Job item:
Output a faithful copy of the entries, every picture removed.

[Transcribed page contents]

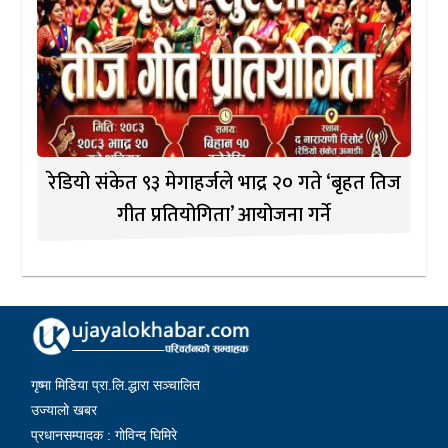
रेडियो संकेत ९३ मेगाहर्जले भाद्र २० गते ‘बृहत तिज
गीत प्रतियोगिता’ आयोजना गर्ने
गृष्मा मिडिया प्रा.लि.द्धारा सञ्चालित
उज्यालो खबर
प्रधानसम्पादक : गोविन्द घिमिरे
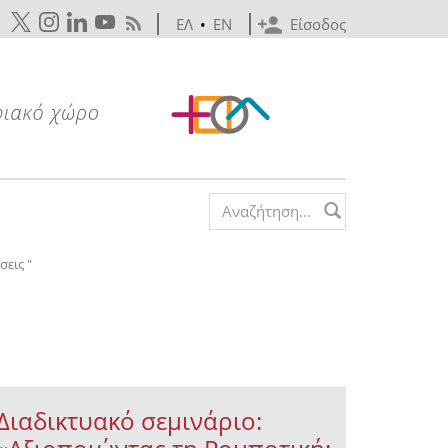
ΕΛ
•
EN
Είσοδος
Search form
εις "
Διαδικτυακό σεμινάριο:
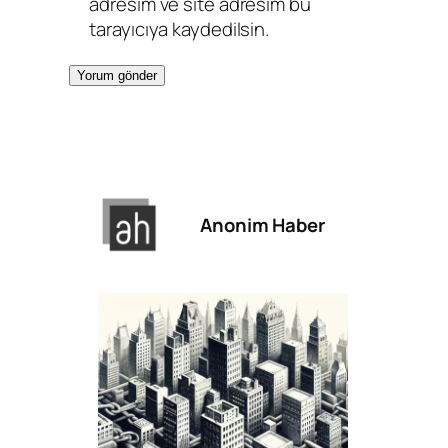
adresim ve site adresim bu
tarayıcıya kaydedilsin.
Anonim Haber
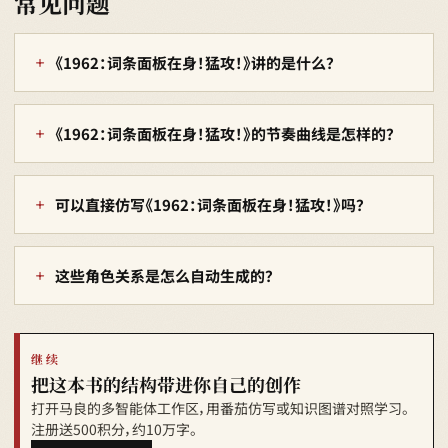
常见问题
《1962：词条面板在身！猛攻！》讲的是什么？
《1962：词条面板在身！猛攻！》的节奏曲线是怎样的？
可以直接仿写《1962：词条面板在身！猛攻！》吗？
这些角色关系是怎么自动生成的？
继续
把这本书的结构带进你自己的创作
打开马良的多智能体工作区，用番茄仿写或知识图谱对照学习。
注册送500积分，约10万字。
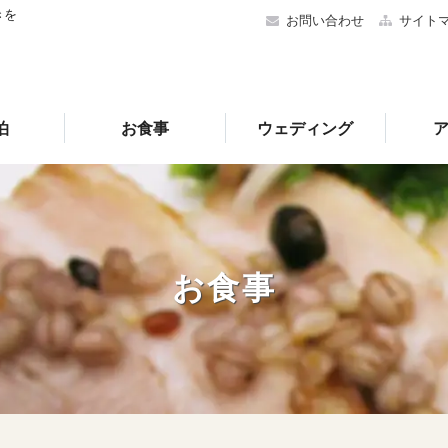
きを
お問い合わせ
サイト
泊
お食事
ウェディング
お食事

Response below:
रेडियो संकेत ९३ मेगाहर्जले भाद्र २० गते ‘बृहत तिज
गीत प्रतियोगिता’ आयोजना गर्ने
गृष्मा मिडिया प्रा.लि.द्धारा सञ्चालित
उज्यालो खबर
प्रधानसम्पादक : गोविन्द घिमिरे
ΕΛ
•
EN
Είσοδος
Search form
εις "
Διαδικτυακό σεμινάριο:
adresim ve site adresim bu
tarayıcıya kaydedilsin.
Anonim Haber
常见问题
《1962：词条面板在身！猛攻！》讲的是什么？
《1962：词条面板在身！猛攻！》的节奏曲线是怎样的？
可以直接仿写《1962：词条面板在身！猛攻！》吗？
这些角色关系是怎么自动生成的？
继续
把这本书的结构带进你自己的创作
打开马良的多智能体工作区，用番茄仿写或知识图谱对照学习。
注册送500积分，约10万字。
きを
お問い合わせ
サイト
泊
お食事
ウェディング
お食事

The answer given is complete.